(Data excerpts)
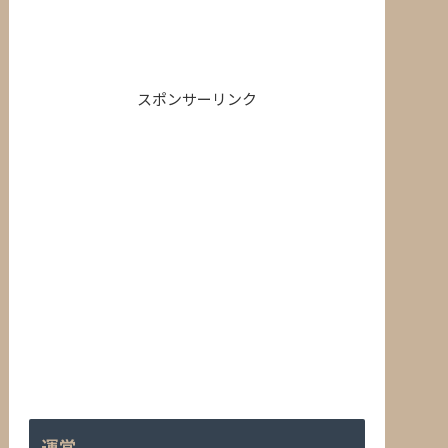
スポンサーリンク
運営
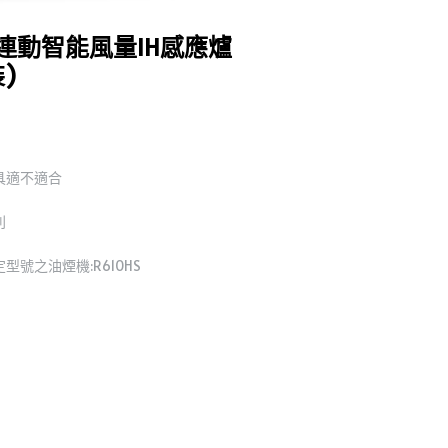
雙口連動智能風量IH感應爐
裝)
具適不適合
利
號之油煙機:R610HS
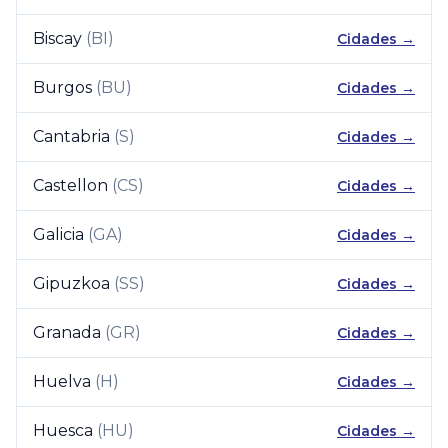
Biscay
(
BI
)
Cidades →
Burgos
(
BU
)
Cidades →
Cantabria
(
S
)
Cidades →
Castellon
(
CS
)
Cidades →
Galicia
(
GA
)
Cidades →
Gipuzkoa
(
SS
)
Cidades →
Granada
(
GR
)
Cidades →
Huelva
(
H
)
Cidades →
Huesca
(
HU
)
Cidades →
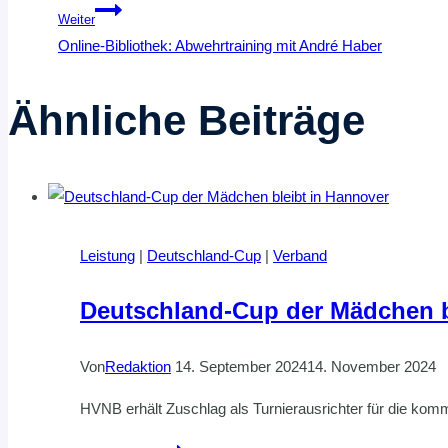
Weiter
Online-Bibliothek: Abwehrtraining mit André Haber
Ähnliche Beiträge
Leistung
|
Deutschland-Cup
|
Verband
Deutschland-Cup der Mädchen b
Von
Redaktion
14. September 2024
14. November 2024
HVNB erhält Zuschlag als Turnierausrichter für die kom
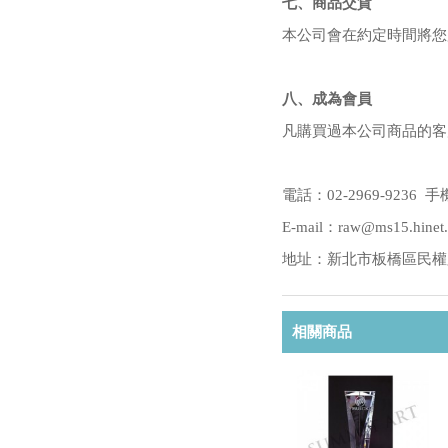
七、商品交貨
本公司會在約定時間將您
八、成為會員
凡購買過本公司商品的客
電話：02-2969-9236 手機
E-mail：raw@ms15.hinet.
地址：新北市板橋區民權路2
相關商品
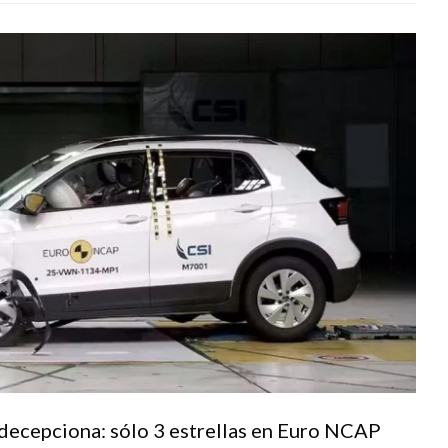
ecepciona: sólo 3 estrellas en Euro NCAP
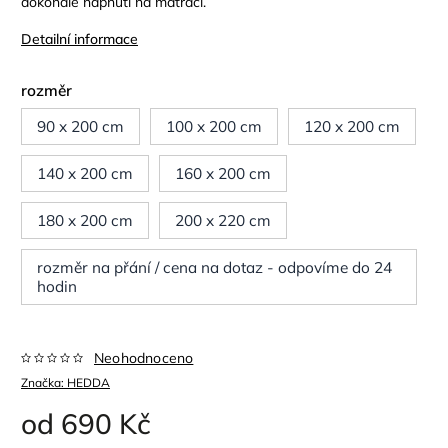
dokonalé napnutí na matraci.
Detailní informace
rozměr
90 x 200 cm
100 x 200 cm
120 x 200 cm
140 x 200 cm
160 x 200 cm
180 x 200 cm
200 x 220 cm
rozměr na přání / cena na dotaz - odpovíme do 24
hodin
Neohodnoceno
Značka:
HEDDA
od
690 Kč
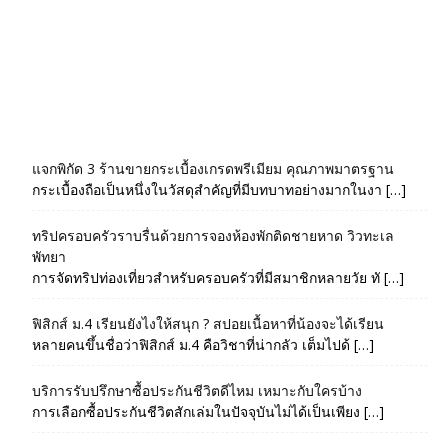
แจกพิกัด 3 ร้านขายกระเบื้องเกรดพรีเมียม คุณภาพมาตรฐาน
กระเบื้องถือเป็นหนึ่งในวัสดุสำคัญที่มีบทบาทอย่างมากในงา […]
ทริปครอบครัวราบรื่นด้วยการจองห้องพักติดชายหาด วิวทะเล
พัทยา
การจัดทริปท่องเที่ยวสำหรับครอบครัวที่มีสมาชิกหลายวัย ทั […]
ฟิสิกส์ ม.4 เรียนยังไงให้สนุก ? สปอยเนื้อหาที่น้องจะได้เรียน
หลายคนขึ้นชื่อว่าฟิสิกส์ ม.4 คือวิชาที่น่ากลัว เต็มไปด้ […]
บริการรับปรึกษาซื้อประกันชีวิตดีไหม เหมาะกับใครบ้าง
การเลือกซื้อประกันชีวิตสักเล่มในปัจจุบันไม่ได้เป็นเพียง […]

What you are asked to do -
Set down the records above exactly as written, beginning with the first line and ending with the line that contains "ecepciona: sólo 3 estrellas en Euro NCAP", and do not include pictures.

Reply to the task -
スポンサーリンク
運営
雙口連動智能風量IH感應爐
裝)
具適不適合
利
號之油煙機:R610HS
Biscay
(
BI
)
Cidades →
Burgos
(
BU
)
Cidades →
Cantabria
(
S
)
Cidades →
Castellon
(
CS
)
Cidades →
Galicia
(
GA
)
Cidades →
Gipuzkoa
(
SS
)
Cidades →
Granada
(
GR
)
Cidades →
Huelva
(
H
)
Cidades →
Huesca
(
HU
)
Cidades →
Weiter
Online-Bibliothek: Abwehrtraining mit André Haber
Ähnliche Beiträge
Leistung
|
Deutschland-Cup
|
Verband
Deutschland-Cup der Mädchen b
Von
Redaktion
14. September 2024
14. November 2024
HVNB erhält Zuschlag als Turnierausrichter für die kom
七、商品交貨
本公司會在約定時間將您
八、成為會員
凡購買過本公司商品的客
電話：02-2969-9236 手機
E-mail：raw@ms15.hinet.
地址：新北市板橋區民權路2
相關商品
ecepciona: sólo 3 estrellas en Euro NCAP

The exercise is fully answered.